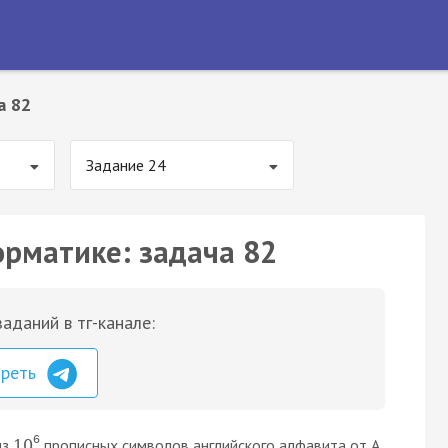
а 82
Задание 24
орматике: задача 82
аданий в тг-канале:
треть
6
из
прописных символов английского алфавита от A
10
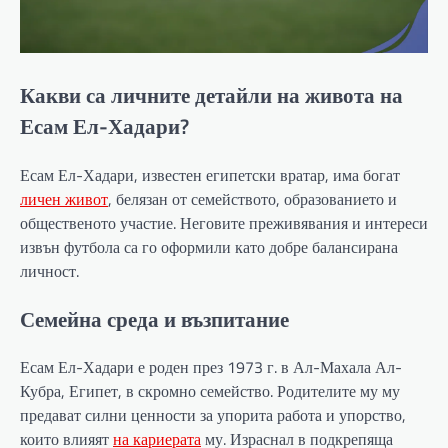
Какви са личните детайли на живота на
Есам Ел-Хадари?
Есам Ел-Хадари, известен египетски вратар, има богат
личен живот
, белязан от семейството, образованието и
общественото участие. Неговите преживявания и интереси
извън футбола са го оформили като добре балансирана
личност.
Семейна среда и възпитание
Есам Ел-Хадари е роден през 1973 г. в Ал-Махала Ал-
Кубра, Египет, в скромно семейство. Родителите му му
предават силни ценности за упорита работа и упорство,
които влияят
на кариерата
му. Израснал в подкрепяща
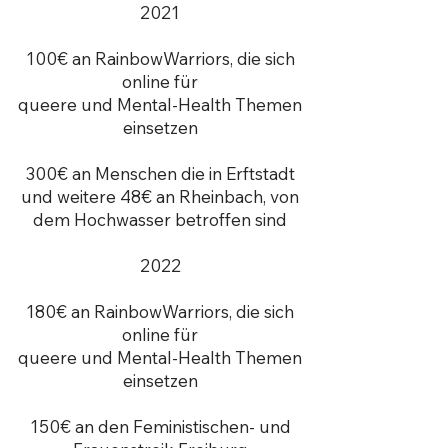
2021
100€ an RainbowWarriors, die sich
online für
queere und Mental-Health Themen
einsetzen
300€ an Menschen die in Erftstadt
und weitere 48€ an Rheinbach, von
dem Hochwasser betroffen sind
2022
180€ an RainbowWarriors, die sich
online für
queere und Mental-Health Themen
einsetzen
150€ an den
Feministischen- und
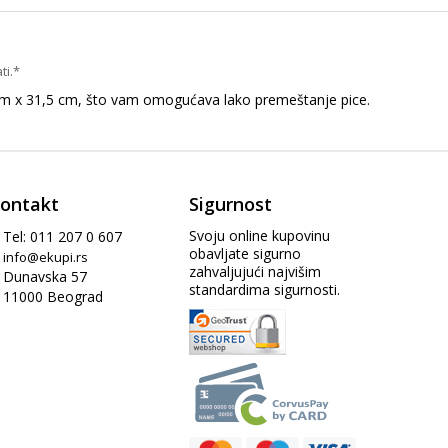
ti.*
0 cm x 31,5 cm, što vam omogućava lako premeštanje pice.
ontakt
Sigurnost
Svoju online kupovinu
Tel: 011 207 0 607
obavljate sigurno
info@ekupi.rs
zahvaljujući najvišim
Dunavska 57
standardima sigurnosti.
11000 Beograd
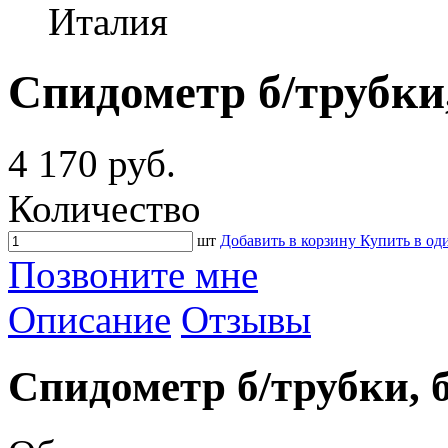
Италия
Спидометр б/трубки,
4 170 руб.
Количество
шт
Добавить в корзину
Купить в од
Позвоните мне
Описание
Отзывы
Спидометр б/трубки, 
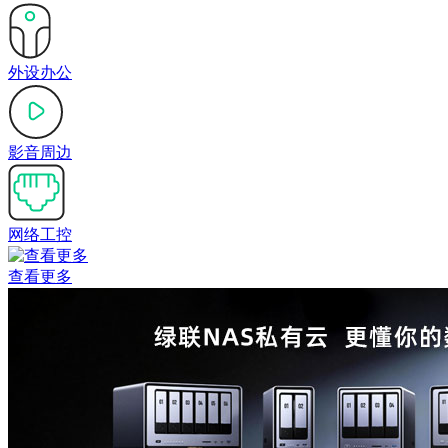
外设办公
影音周边
网络工控
查看更多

....................

Exercise requirements
Collect every line above that contains the word "Спидометр". Case counts.

Response
Спидометр б/трубки,
Спидометр б/трубки, 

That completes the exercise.